# Material:
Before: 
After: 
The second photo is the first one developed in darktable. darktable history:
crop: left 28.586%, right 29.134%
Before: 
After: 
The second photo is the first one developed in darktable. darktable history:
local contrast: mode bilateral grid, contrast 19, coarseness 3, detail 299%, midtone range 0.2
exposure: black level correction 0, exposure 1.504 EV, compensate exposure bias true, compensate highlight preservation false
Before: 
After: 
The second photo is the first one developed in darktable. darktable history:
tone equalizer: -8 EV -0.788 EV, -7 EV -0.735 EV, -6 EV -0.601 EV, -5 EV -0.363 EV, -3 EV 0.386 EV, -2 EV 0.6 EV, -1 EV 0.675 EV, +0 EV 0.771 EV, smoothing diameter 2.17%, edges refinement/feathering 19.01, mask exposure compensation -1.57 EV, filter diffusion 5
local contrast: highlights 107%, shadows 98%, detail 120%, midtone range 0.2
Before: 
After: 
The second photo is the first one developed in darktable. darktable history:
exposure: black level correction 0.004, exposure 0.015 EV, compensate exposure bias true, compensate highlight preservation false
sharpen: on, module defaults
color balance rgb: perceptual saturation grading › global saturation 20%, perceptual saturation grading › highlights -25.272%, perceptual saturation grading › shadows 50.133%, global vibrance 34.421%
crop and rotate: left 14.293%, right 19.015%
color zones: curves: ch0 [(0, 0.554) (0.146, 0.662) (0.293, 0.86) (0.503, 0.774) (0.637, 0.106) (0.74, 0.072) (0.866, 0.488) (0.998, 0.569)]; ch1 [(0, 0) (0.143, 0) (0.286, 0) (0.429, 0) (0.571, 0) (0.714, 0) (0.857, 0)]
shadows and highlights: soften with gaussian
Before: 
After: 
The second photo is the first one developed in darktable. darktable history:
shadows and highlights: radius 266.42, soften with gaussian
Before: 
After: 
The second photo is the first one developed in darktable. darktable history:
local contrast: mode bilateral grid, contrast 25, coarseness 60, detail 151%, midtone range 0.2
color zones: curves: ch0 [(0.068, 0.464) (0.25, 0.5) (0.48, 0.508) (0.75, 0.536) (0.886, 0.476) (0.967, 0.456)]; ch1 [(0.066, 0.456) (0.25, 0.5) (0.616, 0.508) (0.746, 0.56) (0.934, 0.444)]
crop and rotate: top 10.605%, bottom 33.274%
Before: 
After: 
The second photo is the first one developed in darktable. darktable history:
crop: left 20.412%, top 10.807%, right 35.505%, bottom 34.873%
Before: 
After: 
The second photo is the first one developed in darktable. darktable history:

# Exercise brief:
Return every line of the records above unchanged, in their original order.

# Output of the exercise:
Before: 
After: 
The second photo is the first one developed in darktable. darktable history:
crop: left 28.586%, right 29.134%
Before: 
After: 
The second photo is the first one developed in darktable. darktable history:
local contrast: mode bilateral grid, contrast 19, coarseness 3, detail 299%, midtone range 0.2
exposure: black level correction 0, exposure 1.504 EV, compensate exposure bias true, compensate highlight preservation false
Before: 
After: 
The second photo is the first one developed in darktable. darktable history:
tone equalizer: -8 EV -0.788 EV, -7 EV -0.735 EV, -6 EV -0.601 EV, -5 EV -0.363 EV, -3 EV 0.386 EV, -2 EV 0.6 EV, -1 EV 0.675 EV, +0 EV 0.771 EV, smoothing diameter 2.17%, edges refinement/feathering 19.01, mask exposure compensation -1.57 EV, filter diffusion 5
local contrast: highlights 107%, shadows 98%, detail 120%, midtone range 0.2
Before: 
After: 
The second photo is the first one developed in darktable. darktable history:
exposure: black level correction 0.004, exposure 0.015 EV, compensate exposure bias true, compensate highlight preservation false
sharpen: on, module defaults
color balance rgb: perceptual saturation grading › global saturation 20%, perceptual saturation grading › highlights -25.272%, perceptual saturation grading › shadows 50.133%, global vibrance 34.421%
crop and rotate: left 14.293%, right 19.015%
color zones: curves: ch0 [(0, 0.554) (0.146, 0.662) (0.293, 0.86) (0.503, 0.774) (0.637, 0.106) (0.74, 0.072) (0.866, 0.488) (0.998, 0.569)]; ch1 [(0, 0) (0.143, 0) (0.286, 0) (0.429, 0) (0.571, 0) (0.714, 0) (0.857, 0)]
shadows and highlights: soften with gaussian
Before: 
After: 
The second photo is the first one developed in darktable. darktable history:
shadows and highlights: radius 266.42, soften with gaussian
Before: 
After: 
The second photo is the first one developed in darktable. darktable history:
local contrast: mode bilateral grid, contrast 25, coarseness 60, detail 151%, midtone range 0.2
color zones: curves: ch0 [(0.068, 0.464) (0.25, 0.5) (0.48, 0.508) (0.75, 0.536) (0.886, 0.476) (0.967, 0.456)]; ch1 [(0.066, 0.456) (0.25, 0.5) (0.616, 0.508) (0.746, 0.56) (0.934, 0.444)]
crop and rotate: top 10.605%, bottom 33.274%
Before: 
After: 
The second photo is the first one developed in darktable. darktable history:
crop: left 20.412%, top 10.807%, right 35.505%, bottom 34.873%
Before: 
After: 
The second photo is the first one developed in darktable. darktable history:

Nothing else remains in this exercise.